Write \(\mathrm{MI}(X; Y) = D_{\mathrm{KL}}(P[X,Y] \| P[X]P[Y])\) and factor \(P[X,Y] = P[Y|X]P[X] = P[Y_1|X_1]P[Y_2|X_2]P[X]\). Factor \(P[X]P[Y] = P[X] P[Y_1]P[Y_2]\). The KL divergence decomposes into terms involving \((X_1, Y_1)\), \((X_2, Y_2)\), and a cross-term \(-\mathrm{MI}(Y_1; Y_2)\).

Part 5(b). Given any input distribution \(P[X_1, X_2]\), define

\[ Q[X_1, X_2] := P[X_1] \, P[X_2], \]

i.e. the product of the marginals. Show that \(\mathrm{MI}_Q(X;\, Y) \geq \mathrm{MI}_P(X;\, Y)\).

Hint for Part 5(b)

Under \(Q\), the inputs are independent. What happens to \(\mathrm{MI}(Y_1;\, Y_2)\) when \(X_1 \perp\!\!\!\perp X_2\), given the channel factorization? Use Part 5(a).

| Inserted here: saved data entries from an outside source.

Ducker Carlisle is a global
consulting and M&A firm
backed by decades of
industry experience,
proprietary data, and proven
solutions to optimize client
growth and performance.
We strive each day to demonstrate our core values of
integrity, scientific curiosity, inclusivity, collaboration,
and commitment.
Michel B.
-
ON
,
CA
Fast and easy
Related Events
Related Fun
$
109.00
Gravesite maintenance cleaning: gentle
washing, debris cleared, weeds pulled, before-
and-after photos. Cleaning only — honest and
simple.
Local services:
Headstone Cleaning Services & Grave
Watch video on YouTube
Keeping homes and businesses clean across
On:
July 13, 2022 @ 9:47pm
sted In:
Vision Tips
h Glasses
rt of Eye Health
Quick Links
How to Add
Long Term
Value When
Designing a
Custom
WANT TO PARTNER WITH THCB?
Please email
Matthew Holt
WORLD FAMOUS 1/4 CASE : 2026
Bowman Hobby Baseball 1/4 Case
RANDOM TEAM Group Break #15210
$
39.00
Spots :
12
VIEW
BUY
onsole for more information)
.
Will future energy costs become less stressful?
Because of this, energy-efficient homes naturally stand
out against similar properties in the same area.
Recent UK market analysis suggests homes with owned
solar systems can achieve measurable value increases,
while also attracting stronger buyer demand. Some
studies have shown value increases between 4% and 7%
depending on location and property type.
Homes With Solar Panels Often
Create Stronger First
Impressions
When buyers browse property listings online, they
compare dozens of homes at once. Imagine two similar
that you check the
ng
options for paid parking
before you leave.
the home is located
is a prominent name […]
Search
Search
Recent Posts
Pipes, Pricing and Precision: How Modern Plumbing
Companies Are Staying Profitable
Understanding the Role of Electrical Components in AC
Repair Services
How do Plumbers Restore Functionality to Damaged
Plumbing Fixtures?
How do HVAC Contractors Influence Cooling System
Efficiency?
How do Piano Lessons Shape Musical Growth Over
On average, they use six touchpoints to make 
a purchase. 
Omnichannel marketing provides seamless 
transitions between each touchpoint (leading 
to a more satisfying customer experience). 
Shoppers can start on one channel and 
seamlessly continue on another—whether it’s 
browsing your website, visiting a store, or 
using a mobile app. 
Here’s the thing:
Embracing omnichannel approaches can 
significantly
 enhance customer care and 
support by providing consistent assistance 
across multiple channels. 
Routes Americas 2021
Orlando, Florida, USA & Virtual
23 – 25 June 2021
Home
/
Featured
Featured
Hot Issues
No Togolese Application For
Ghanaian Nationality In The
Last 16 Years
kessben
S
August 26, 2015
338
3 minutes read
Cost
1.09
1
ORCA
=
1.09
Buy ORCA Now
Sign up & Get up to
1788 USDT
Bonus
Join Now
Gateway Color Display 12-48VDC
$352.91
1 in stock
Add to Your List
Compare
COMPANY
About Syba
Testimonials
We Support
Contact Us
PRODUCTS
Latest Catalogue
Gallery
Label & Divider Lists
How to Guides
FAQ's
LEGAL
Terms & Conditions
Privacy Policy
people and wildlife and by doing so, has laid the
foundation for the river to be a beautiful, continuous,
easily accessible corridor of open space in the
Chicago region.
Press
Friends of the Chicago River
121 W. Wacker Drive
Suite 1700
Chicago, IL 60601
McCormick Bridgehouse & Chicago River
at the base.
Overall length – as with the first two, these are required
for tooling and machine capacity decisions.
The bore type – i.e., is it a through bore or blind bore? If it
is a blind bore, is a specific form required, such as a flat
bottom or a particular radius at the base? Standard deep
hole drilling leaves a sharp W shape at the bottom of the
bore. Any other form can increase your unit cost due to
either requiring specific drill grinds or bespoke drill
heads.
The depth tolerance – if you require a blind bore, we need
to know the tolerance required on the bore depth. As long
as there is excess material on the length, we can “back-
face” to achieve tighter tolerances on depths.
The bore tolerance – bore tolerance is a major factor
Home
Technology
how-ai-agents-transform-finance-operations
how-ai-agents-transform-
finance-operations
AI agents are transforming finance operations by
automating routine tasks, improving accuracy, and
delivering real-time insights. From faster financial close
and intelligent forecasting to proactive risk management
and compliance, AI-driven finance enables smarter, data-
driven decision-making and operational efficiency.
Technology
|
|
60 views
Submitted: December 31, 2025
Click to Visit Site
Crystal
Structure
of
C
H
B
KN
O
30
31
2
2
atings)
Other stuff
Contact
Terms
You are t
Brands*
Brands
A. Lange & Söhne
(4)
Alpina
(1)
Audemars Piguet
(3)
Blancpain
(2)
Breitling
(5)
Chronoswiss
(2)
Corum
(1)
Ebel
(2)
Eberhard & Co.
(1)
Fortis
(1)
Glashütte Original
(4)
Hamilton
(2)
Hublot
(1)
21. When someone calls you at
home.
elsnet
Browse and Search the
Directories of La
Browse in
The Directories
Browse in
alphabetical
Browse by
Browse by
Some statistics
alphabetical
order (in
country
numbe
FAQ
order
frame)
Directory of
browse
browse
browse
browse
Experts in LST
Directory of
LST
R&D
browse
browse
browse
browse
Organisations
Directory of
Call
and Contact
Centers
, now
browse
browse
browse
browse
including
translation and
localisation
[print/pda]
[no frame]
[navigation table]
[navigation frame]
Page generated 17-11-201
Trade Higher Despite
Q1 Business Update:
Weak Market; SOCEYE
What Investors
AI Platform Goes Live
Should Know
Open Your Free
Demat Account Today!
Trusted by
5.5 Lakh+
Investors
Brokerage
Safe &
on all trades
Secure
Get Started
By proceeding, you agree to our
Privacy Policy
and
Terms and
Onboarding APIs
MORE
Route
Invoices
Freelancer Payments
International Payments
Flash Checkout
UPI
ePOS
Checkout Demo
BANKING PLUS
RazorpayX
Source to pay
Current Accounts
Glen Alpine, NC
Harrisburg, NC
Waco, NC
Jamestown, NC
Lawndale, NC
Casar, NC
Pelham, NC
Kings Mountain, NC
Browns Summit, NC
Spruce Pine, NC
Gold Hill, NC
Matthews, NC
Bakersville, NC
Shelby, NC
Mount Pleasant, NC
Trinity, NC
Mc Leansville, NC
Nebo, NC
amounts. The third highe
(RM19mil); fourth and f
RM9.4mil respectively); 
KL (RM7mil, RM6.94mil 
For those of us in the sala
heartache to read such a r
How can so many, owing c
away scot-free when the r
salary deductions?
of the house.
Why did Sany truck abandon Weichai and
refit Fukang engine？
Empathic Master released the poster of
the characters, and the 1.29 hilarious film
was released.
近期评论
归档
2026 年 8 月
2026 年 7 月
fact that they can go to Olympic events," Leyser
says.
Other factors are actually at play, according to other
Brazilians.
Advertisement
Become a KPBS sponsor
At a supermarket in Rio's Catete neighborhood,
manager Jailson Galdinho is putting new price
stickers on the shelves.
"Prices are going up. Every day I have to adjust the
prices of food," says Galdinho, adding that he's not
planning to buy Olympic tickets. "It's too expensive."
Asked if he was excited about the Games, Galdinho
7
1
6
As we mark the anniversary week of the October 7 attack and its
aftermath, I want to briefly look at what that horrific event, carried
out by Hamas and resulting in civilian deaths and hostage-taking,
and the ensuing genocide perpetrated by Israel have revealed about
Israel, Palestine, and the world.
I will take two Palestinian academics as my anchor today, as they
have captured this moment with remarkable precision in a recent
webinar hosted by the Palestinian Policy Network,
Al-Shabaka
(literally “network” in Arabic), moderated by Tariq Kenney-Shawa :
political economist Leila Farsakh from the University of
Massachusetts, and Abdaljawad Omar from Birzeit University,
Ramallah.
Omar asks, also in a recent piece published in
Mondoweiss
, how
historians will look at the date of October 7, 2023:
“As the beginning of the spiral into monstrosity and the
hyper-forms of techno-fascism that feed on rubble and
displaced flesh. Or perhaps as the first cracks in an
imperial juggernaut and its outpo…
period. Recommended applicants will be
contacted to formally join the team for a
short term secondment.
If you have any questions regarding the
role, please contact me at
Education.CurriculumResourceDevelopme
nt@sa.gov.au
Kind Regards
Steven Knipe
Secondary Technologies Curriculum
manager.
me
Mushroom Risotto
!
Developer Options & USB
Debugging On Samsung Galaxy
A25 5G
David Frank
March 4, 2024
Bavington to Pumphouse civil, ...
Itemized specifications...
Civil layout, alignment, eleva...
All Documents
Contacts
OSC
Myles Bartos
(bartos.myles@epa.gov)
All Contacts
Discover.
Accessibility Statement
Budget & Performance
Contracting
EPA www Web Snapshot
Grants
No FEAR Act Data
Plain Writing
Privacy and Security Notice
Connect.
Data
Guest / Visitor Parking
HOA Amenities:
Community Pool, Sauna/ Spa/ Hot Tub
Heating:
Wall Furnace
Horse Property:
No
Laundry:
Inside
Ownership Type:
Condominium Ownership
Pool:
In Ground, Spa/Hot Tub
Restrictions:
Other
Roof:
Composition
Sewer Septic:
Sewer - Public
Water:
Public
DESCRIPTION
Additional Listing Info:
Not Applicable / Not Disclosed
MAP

Further hint for Part 5(b)

Under \(Q\), the inputs are independent, so the outputs are too: \(\mathrm{MI}_Q(Y_1; Y_2) = 0\). Meanwhile, \(Q\) preserves the marginals of \(X_1\) and \(X_2\), so the single-channel terms do not change. By the decomposition in Part 5(a), \(\mathrm{MI}_Q(X; Y) \geq \mathrm{MI}_P(X; Y)\).

Part 5(c). Use Part 5(b) to conclude that there always exists a throughput-maximizing input distribution under which \(X_1 \perp\!\!\!\perp X_2\).

Hint for Part 5(c)

Let \(P^*\) be any throughput-maximizing distribution and construct \(Q^* = P^*[X_1] P^*[X_2]\). By Part 5(b), \(\mathrm{MI}_{Q^*}(X; Y) \geq \mathrm{MI}_{P^*}(X; Y)\). Since \(P^*\) was already optimal, equality must hold, so \(Q^*\) is also optimal and has independent inputs.

Remark. This result has a natural interpretation in terms of optimization and agency. Think of \(X\) as the actions of an agent and \(Y\) as the outcomes it cares about. The channel \(P[Y \mid X]\) — how actions influence outcomes — is fixed by the environment and outside the agent’s control; the agent only gets to choose its policy \(P[X]\). The factorization condition on \(P[Y \mid X]\) says that the environment is modular: the two groups of outcomes \(Y_1\) and \(Y_2\) are each influenced only by their respective actions \(X_1\) and \(X_2\). Our theorem says that if the environment is modular in this sense, then the agent can always find an optimal policy that is modular in a corresponding sense — specifically, the two groups of actions need not be coordinated at all and can be chosen independently.